Essentially I'd like to take the Writer and Publisher columns below and split them out into rows. It's much easier if I showed an example to highlight what I'm looking to achieve rather than try to describe it, so here is a before and after of a small section of the data file:

BEFORE

image

..and what I'm looking to achieve using Monarch:

AFTER

image

I've also attached the excel file with both Before and After tabs so that you can see it, as I know the BEFORE screenshot above has some of the columns cut off!

I've tried using the unpivot function within Monarch, but I just can't get to the right result.

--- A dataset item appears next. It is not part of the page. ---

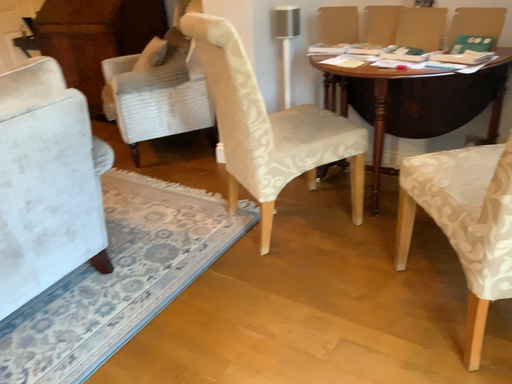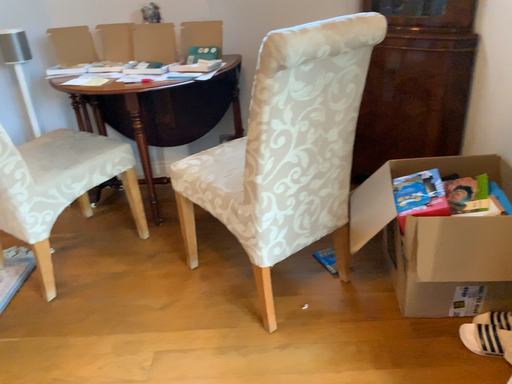
Question: Which way did the camera rotate in the video?

Choices:
 (A) rotated right
 (B) rotated left

Answer: (A)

Once I can get from this BEFORE to the AFTER above, I'll then be able to use the join function within the software to join the linked publisher code to the correct publisher code to bring the publisher info up next to the respective composer rows, however I need to get through this first hurdle first!

Any help or suggestions would be much appreciated.

Thanks!

Answers

  • CPorthouse
    CPorthouse
    Altair Employee
    edited January 2021

    I believe you were on the right path.  My solution to your problem would be as follows:

    1. Load your file in to DPS (book1.xls).  Depending on the version you are using, select "No" to open the Excel file as a database.
    2. Unpivot the columns that repeat (last name, first name, etc) and select the other columns (ID for import, Title, Original Title ID).
    3. I then did some cleaning of the data by removing the numeric characters from the attribute column and collapsing the internal spaces.
    4. Add a row number column.
    5. Duplicate your "Unpivot" table.  For one of the "Unpivot" tables, filter on the attribute column to just include "Writer Last Name".
    6. Join your two unpivot tables as a "Lookup".  Your left table should be the unfiltered unpivot table, and the right table is the filtered unpivot. Use the following columns from both tables as key pairs:
    • ID for import
    • Title
    • Original Title ID
    • Row Number
  • For the right table, deselect all columns and then only select Row Number.
  • This shows where each new information starts.  Now ditto the row number(1) column.  This is going to allow you to correctly use the pivot transformation to group on each unique work.
  • Pivot the table on the "Attribute" column and group on:
    • ID for Import
    • Title
    • Original Title ID
    • Row number(1)
      The only output column you should have to select is the "Value" column and for the Aggregate type, select "First"

     

    I have included the workspace and the sample workbook so you can follow along.  Hope this helps.  Let me know if you have any questions.

  • Jamie_21251
    Jamie_21251 Altair Community Member
    edited January 2021

    Hey Chris, thank you very much for the detailed steps, really appreciate the fast and helpful response!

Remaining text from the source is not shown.